更多内容详见[torch.nn.Module.buffers](https://pytorch.org/docs/1.5.0/nn.html#torch.nn.Module.buffers)。

## mindspore.nn.Cell.untrainable_params

```python
mindspore.nn.Cell.untrainable_params(recurse=True)
```

更多内容详见[mindspore.nn.Cell.untrainable_params](https://mindspore.cn/docs/zh-CN/r1.8/api_python/nn/mindspore.nn.Cell.html#mindspore.nn.Cell.untrainable_params)。

## 使用方式

PyTorch中，网络有`parameter`, `buffer`, `state`三种概念，其中`state`为`parameter`和`buffer`的合集。`parameter`可以通过`requires_grad`属性来区分网络中的参数是否需要优化；`buffer`多定义为网络中的不变量，例如在定义网络时，BN中的`running_mean`和`running_var`会被自动注册为`buffer`；用户也可以通过相关接口自行注册`parameter`和`buffer`。

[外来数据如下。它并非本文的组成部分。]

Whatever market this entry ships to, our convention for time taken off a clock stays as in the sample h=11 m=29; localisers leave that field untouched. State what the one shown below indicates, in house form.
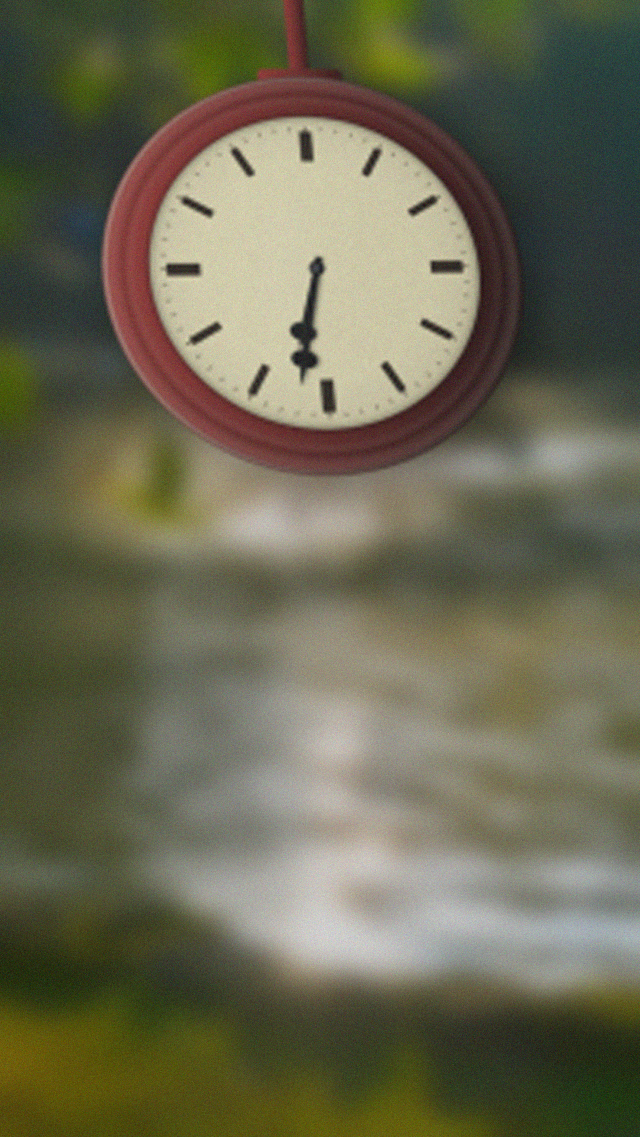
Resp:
h=6 m=32
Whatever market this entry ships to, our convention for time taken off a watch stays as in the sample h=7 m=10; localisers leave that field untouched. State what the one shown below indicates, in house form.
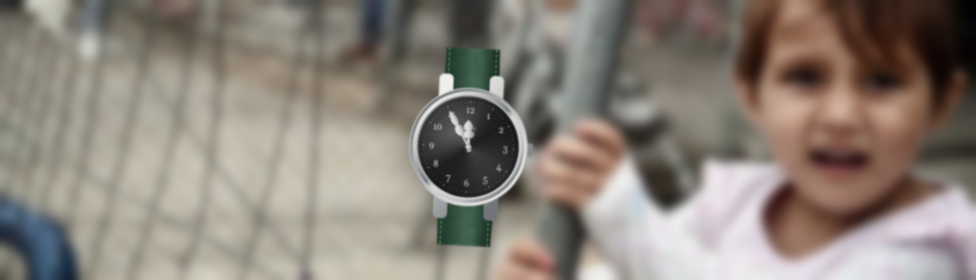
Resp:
h=11 m=55
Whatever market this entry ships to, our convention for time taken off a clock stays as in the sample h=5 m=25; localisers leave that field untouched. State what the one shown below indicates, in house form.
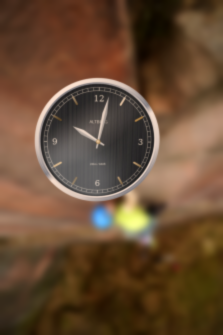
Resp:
h=10 m=2
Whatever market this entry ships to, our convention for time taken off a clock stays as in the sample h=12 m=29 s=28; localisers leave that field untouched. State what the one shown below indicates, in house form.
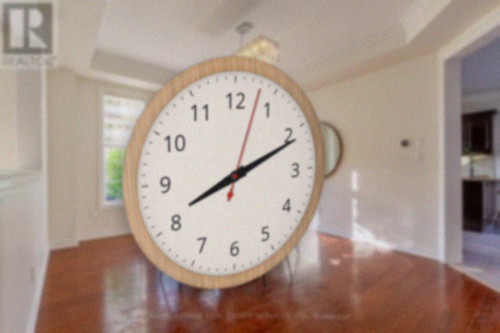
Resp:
h=8 m=11 s=3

- `torch.nn.Module.buffers`： 获取网络中的`buffer`，返回类型为生成器。

- `torch.nn.Module.named_buffers`：获取网络中的`buffer`名称和`buffer`本身，返回类型为生成器。

MindSpore中目前只有`parameter`的概念，通过`requires_grad`属性来区分网络中的参数是否需要优化，例如在定义网络时，BN中的`moving_mean`和`moving_var`会被定义为`requires_grad=False`的`parameter`。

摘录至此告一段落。